D.C. Talkers: The Shot Heard ‘Round Washington

Feb 27, 2006  •  Post A Comment

A funny thing happened on the way to TelevisionWeek‘s fifth annual survey of the best and the worst of the political, elected and government figures who are the meat and potatoes of the Sunday political-interview programs.

Vice President Dick Cheney shot past President Bush as the hardest to get and the biggest newsmaker after he accidentally shot a fellow quail hunter Feb. 11 in Texas and then didn’t speak publicly about it until during an interview with Fox News Channel’s Brit Hume several days later.

It is the first time that the president has not topped the list as the No. 1 get.

The vice president also was far and away the butt of the most jokes, not just among late-night comedians but also in the news bureaus of Washington, where one of the funniest lines was in a news coverage note that said crews covering Mr. Cheney’s comings and goings had asked for bulletproof vests.

The hunting accident that put a politically connected 78-year-old lawyer named Harry Whittington in the hospital and left bird shot lodged in the outer wall of his heart will forever be closely associated with Mr. Cheney, agreed all of the newsmaker show insiders to whom TVWeek talked-after being promised, as always, total anonymity in return for complete honesty.

The hunting accident “is not going to disappear,” said one newsmaker show veteran. “It’s going to be in the political lexicon forever, like Al Gore inventing the Internet.”

Sen. Hillary Clinton, D-N.Y., always considered hard to get and high-maintenance, now ranks just behind Mr. Cheney and other administration members, but she’s the belle of the ball when the talk turns to media odd couples.

The 2008 presidential election, which is making Sen. Clinton more careful, is raising the profile of others on newsmaker shows as White House hopefuls from both parties practice their presidential lines.

Among the other notable changes in this year’s report card is how dramatically Condoleezza Rice has fallen as a newsmaker since President Bush promoted his former national security adviser to secretary of State and, for just the briefest blip in time, fashion butterfly.

“She’s being pretty darned careful,” said another newsmaker show veteran. Being careful and refusing to stray from administration talking points do not earn points from those who produce and book newsmaker shows and who ask questions they hope will make news in Monday newspapers and on other networks’ news programs. The competition for such mentions is as fierce as the battle for ratings points, and can be a major factor in which show gets the biggest guests at the optimal point in the news arc of stories.

Speaking of ratings, NBC’s “Meet the Press” remains firmly atop the ratings heap with a season-to-date average of 4.17 million viewers per show, according to Nielsen Media Research. CBS’s “Face the Nation” has solidified its second-place ranking with an average of 3.10 million viewers, followed by ABC’s “This Week With George Stephanopoulos” with 2.64 million viewers, “Fox News Sunday” with 1.41 million viewers and CNN’s “Late Edition With Wolf Blitzer” with 632,000 viewers.

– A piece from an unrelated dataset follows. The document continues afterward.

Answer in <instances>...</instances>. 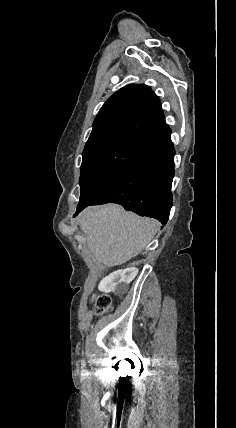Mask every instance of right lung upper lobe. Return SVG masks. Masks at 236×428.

Secretary Rice is not alone in her newsmaker decline. The Bush administration as a whole is regarded as more buttoned up than ever.

On the other hand, the irrepressible Sen. John McCain, R-Ariz., remains as popular as ever in newsmaker circles, which leads to both his ranking as a great guest and the very real prospect of damage from overexposure. The bottom line on Sen. McCain behind the scenes of newsmaker shows: “We love him because he is very honest about issues.”

Sen. McCain added cameo appearances in the R-rated feature film “Wedding Crashers” and the heart-pounding Fox series “24” to his entertainment resume in the past year. TVWeek could not resist asking for a show of thumbs on his performance in Hollywood.

The always ubiquitous Sen. Charles Schumer, D-N.Y., is not so affectionately mentioned when the topic is overexposure.

When TVWeek asked the respondents to give odds on whether this year’s midterm elections would produce a shift of power on Capitol Hill, the responses ranged from “pretty high” to “very doubtful.” But most fell in the middle.

If someone occasionally sounded wistful, it was not about politics but rather about a shakeup that would freshen the big pond in which they all compete for the biggest fish with the best sound bites.